In trying to view the Israel-Iran stand-off with equanimity, an official policy of Holocaust denial was little help. Every time I opened the door of the bomb shelter in our basement, I could see Ahmadinejad's grin in the darkness.

Now, though, the people in Tehran's streets have made it possible to begin to see past Ahmadinejad. I have to get used to Iran not as a cartoon bully, but as my neighbor. Not because they will go nuclear -- though nuclear they may well go. But because it is a nation of people, as we are, not pawns in an increasingly obsolete revolution.

It often seems that fundamentalism is the curse of the Middle East. In Israel, in Palestine, in Lebanon, in Iraq and Iran -- it appears at first glance that it is fundamentalism that keeps peace at bay; that it has cursed Israel with settlements and faith-based racism; that it has cursed the Palestinians with anti-Jewish incitement and dated ideology which has kept statehood a practical impossibility; that it makes Hezbollah worship weaponry over all else; and has spurred brother Muslims, Shi'ites and Sunnis in Iraq, to suicide bomb each other's mosques, and each other.

But this view is too simple. It fails to take into account the fact that it is not religion per se, but its unholy marriage with politics, that yields the excesses that rob people of their freedom, dignity, and a future of peace. When fundamentalism becomes revolution, the truth that is in religion, becomes the first casualty.

And make no mistake. We are all revolutionaries here. And when everyone is a member of one revolution or another, the struggles are bound to collide. In Israel alone, the founding rival revolutions (socialist Zionism versus right-wing Revisionism) which have succumbed to age and irrelevance, have been replaced by the deadlock between the settler/no compromise revolution on the one hand, and the software/global-outlook two-state revolutionaries of the new center. The Palestinians have a similar dichotomy, with the aging onetime-Marxists of Fatah battling the middle-aging Armani Islamists of Hamas.

In the wider Middle Eastern theater, the fundamentalist revolution of neo-conservatism clashed with -- and thus fueled -- the various rival revolutions of Islamism.

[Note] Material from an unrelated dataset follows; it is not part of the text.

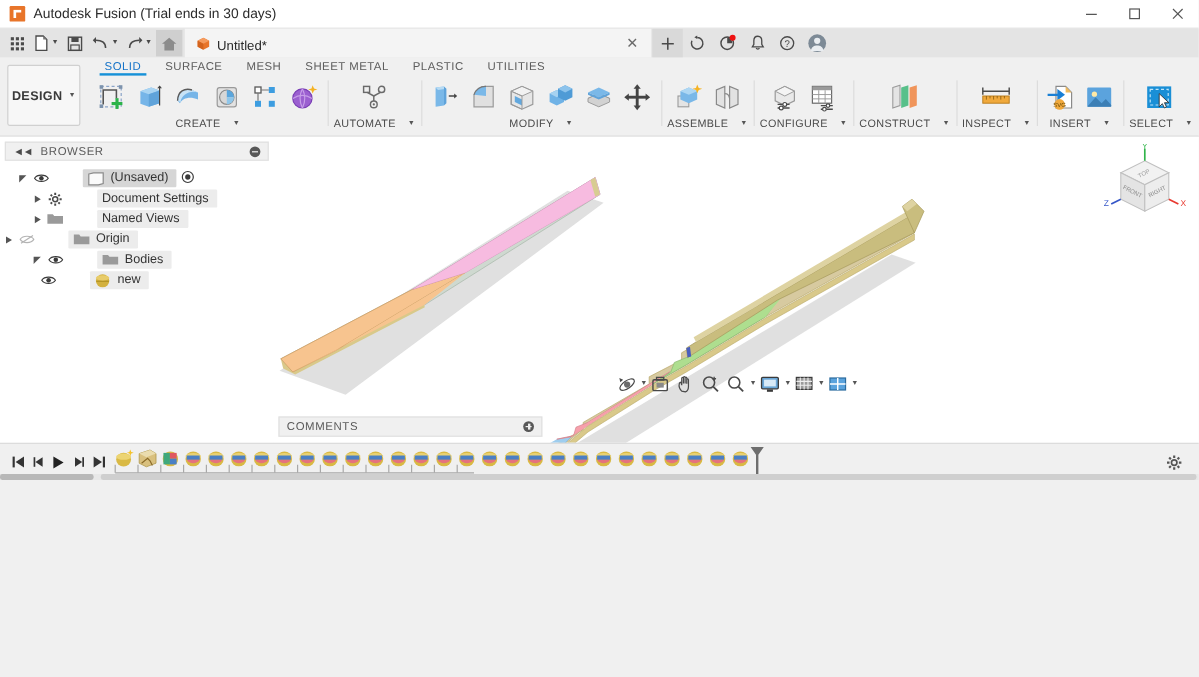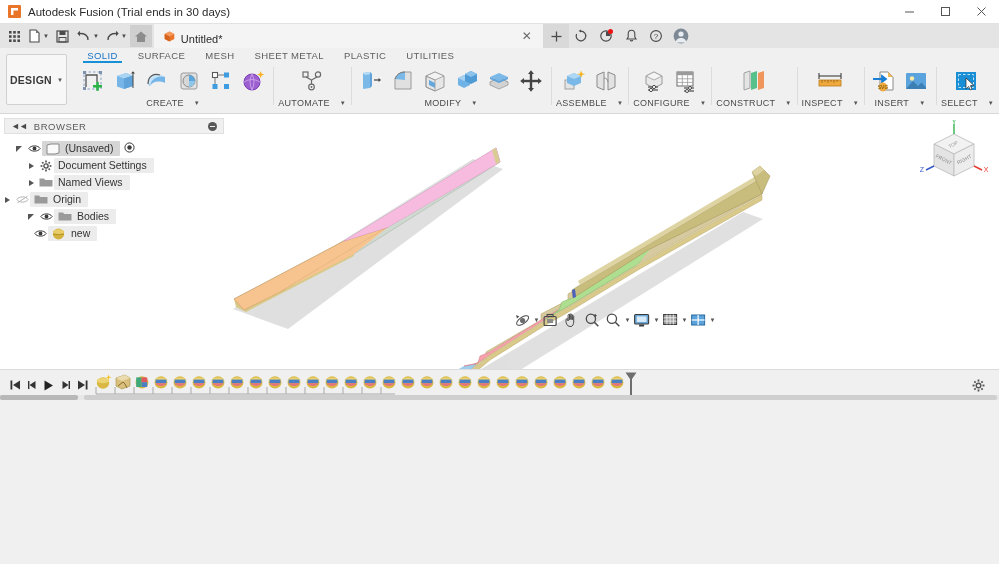"(Unsaved)" .trow .lbl { margin-left: none -> 27px }
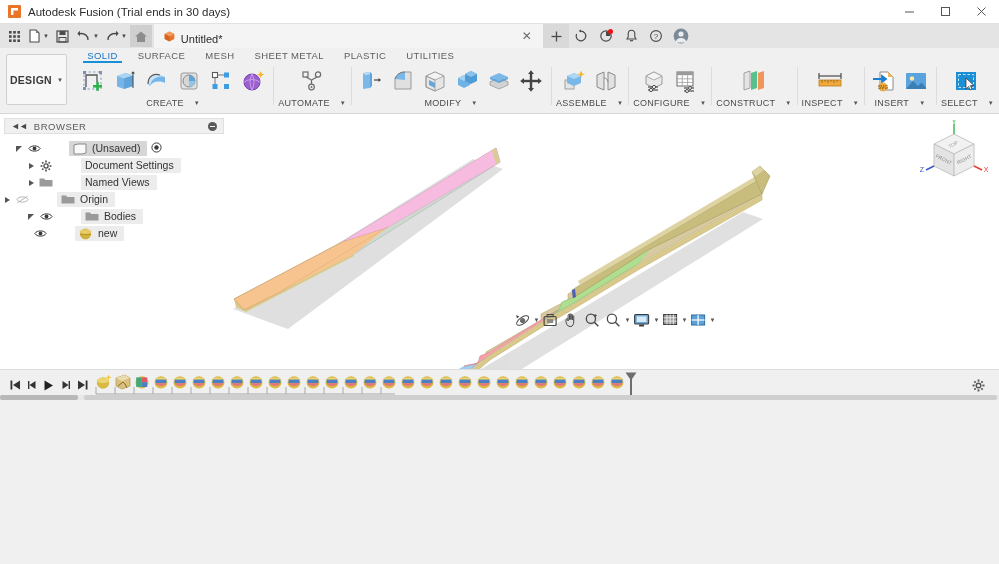"COMMENTS" div.comments { html: none -> <div> <span>COMMENTS</span> <span></span> </div> }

The saving grace, for this reason, may be the circumstance that for all their talk of permanency and messianic solutions, revolutions, like the people who run them, age. At some point, when they no longer serve their stated goals, or their people, they begin to die.

Enter, at this point, the world revolutionary named Barack Obama. The revolution he has declared is one that has resonated here with telling effect. Perhaps because it explicitly values quality of life over confrontation; peoplehood over dogma.

When Obama ran a campaign on a platform of change, few expected that, after carrying 28 states and the District of Columbia, he would carry Lebanon as well. Iran may be next. Where do we fit in? Israel and Palestine may take time. They are tough territory for moderates. And revolutionaries do not relinquish their struggles easily. But if recent events are any measure, Obama is not just any moderate.

In the meanwhile, let us return the favor of the people of Iran, and offer our hopes.

It is time for us to wear the green.